When I was about 5, my mom got really, really sick. She almost died and they couldn’t figure out what it was. She went to every doctor in the country; nobody could help her. Then she finally found this dietician and herbalist who was completely not a regular kind of doctor, and he healed her. So my whole childhood she was very healthy; we had a diet that wasn’t macrobiotic but it was close to that, we were doing brown rice and no sugar and not a lot of meat. She was very clean in terms of her eating way back before people were really doing it. People are more conscious about eating nowadays. So even though I eat everything, if you go to my house, look in my fridge, I think a staple of my diet is to be very clean. You’re going to look like what you put in your body, so I generally try to keep it as fresh, raw, and colorful as possible. Sticking to lots of juices, fruits, and vegetables, and I swear if I go through a period where I’m eating bad and I’m eating out a lot, you can literally — forget about the waistline — you can see it in my face. I think people always want to put all of these things on their skin, creams and serums and all these expensive things, but it’s really about what you’re putting in your body.

On the theme of lastingness, how have you been able to maintain friendships with people such as Gabrielle Union and Regina Hall in Hollywood for so many years?
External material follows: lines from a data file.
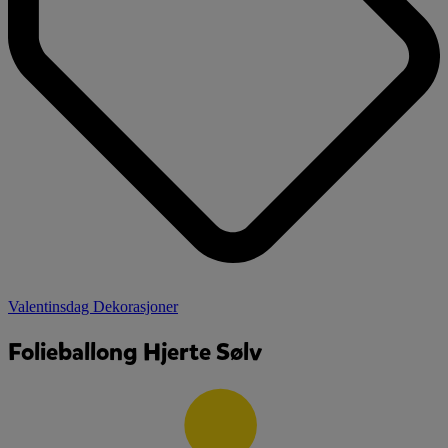
Valentinsdag Dekorasjoner
Folieballong Hjerte Sølv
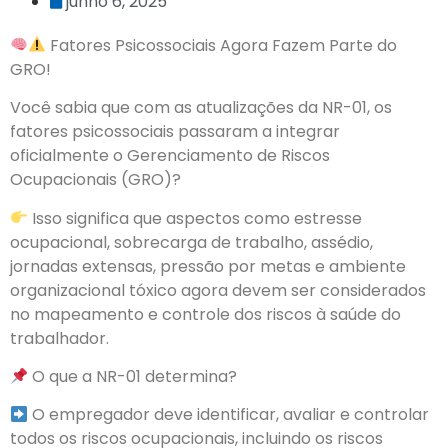
junho 6, 2025
Fatores Psicossociais Agora Fazem Parte do
GRO!
Você sabia que com as atualizações da NR-01, os
fatores psicossociais passaram a integrar
oficialmente o Gerenciamento de Riscos
Ocupacionais (GRO)?
Isso significa que aspectos como estresse
ocupacional, sobrecarga de trabalho, assédio,
jornadas extensas, pressão por metas e ambiente
organizacional tóxico agora devem ser considerados
no mapeamento e controle dos riscos à saúde do
trabalhador.
O que a NR-01 determina?
O empregador deve identificar, avaliar e controlar
todos os riscos ocupacionais, incluindo os riscos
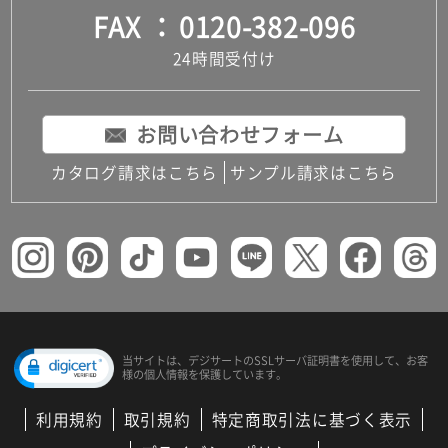
FAX
0120-382-096
24時間受付け
お問い合わせフォーム
カタログ請求はこちら
サンプル請求はこちら
当サイトは、デジサートの
SSLサーバ証明書を使用して、
お客
様の個人情報を保護しています。
利用規約
取引規約
特定商取引法に基づく表示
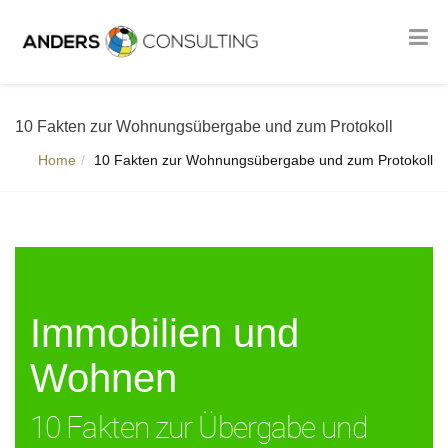
10 Fakten zur Wohnungsübergabe und zum Protokoll
Home
10 Fakten zur Wohnungsübergabe und zum Protokoll
Immobilien und
Wohnen
10 Fakten zur Übergabe und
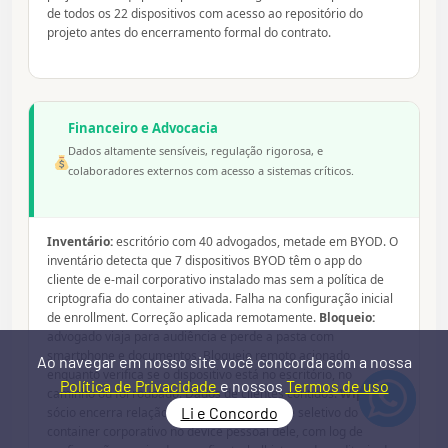
de todos os 22 dispositivos com acesso ao repositório do
projeto antes do encerramento formal do contrato.
Financeiro e Advocacia
Dados altamente sensíveis, regulação rigorosa, e
colaboradores externos com acesso a sistemas críticos.
Inventário:
escritório com 40 advogados, metade em BYOD. O
inventário detecta que 7 dispositivos BYOD têm o app do
cliente de e-mail corporativo instalado mas sem a política de
criptografia do container ativada. Falha na configuração inicial
de enrollment. Correção aplicada remotamente.
Bloqueio:
advogado viaja para audiência e perde a pasta com
smartphone e documentos. Bloqueio remoto acionado
Ao navegar em nosso site você concorda com a nossa
enquanto verifica se o dispositivo está no escritório, no
Política de Privacidade
e nossos
Termos de uso
caminho ou foi roubado. Dados de clientes contidos.
Wipe:
Li e Concordo
sócio encerra relação com o escritório. Wipe seletivo do
container corporativo no device pessoal dele, com log de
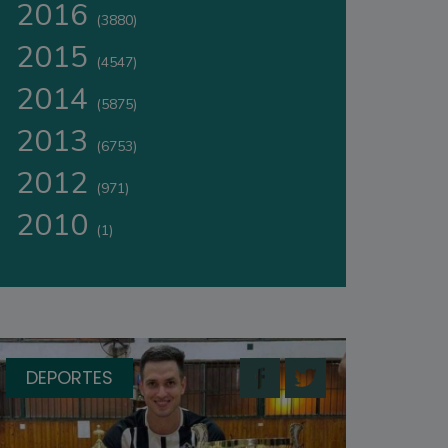
2016
(3880)
2015
(4547)
2014
(5875)
2013
(6753)
2012
(971)
2010
(1)
DEPORTES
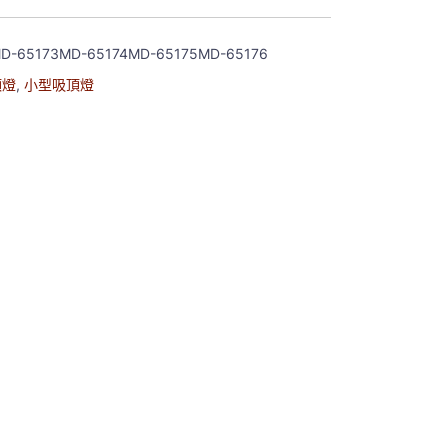
D-65173MD-65174MD-65175MD-65176
頂燈
,
小型吸頂燈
I think a lot of these friendships are not necessarily everyday friendships, if there’s an understanding that maybe I won’t talk to you for a couple months but then we can completely pick up where we left off. And then I do have the everyday friends. With the everyday friends, it’s important like any relationship to have good communication. I think when people really allow others to grow and change and don’t judge that I think that you can have enduring relationships. So I think that the ones that I’m close to are the ones that do that. We disagree and talk about it, but there’s never grudges. We bicker and argue and then get over it. Like you watch children fight; they don’t hold grudges. They fight, they cry, and they get over it.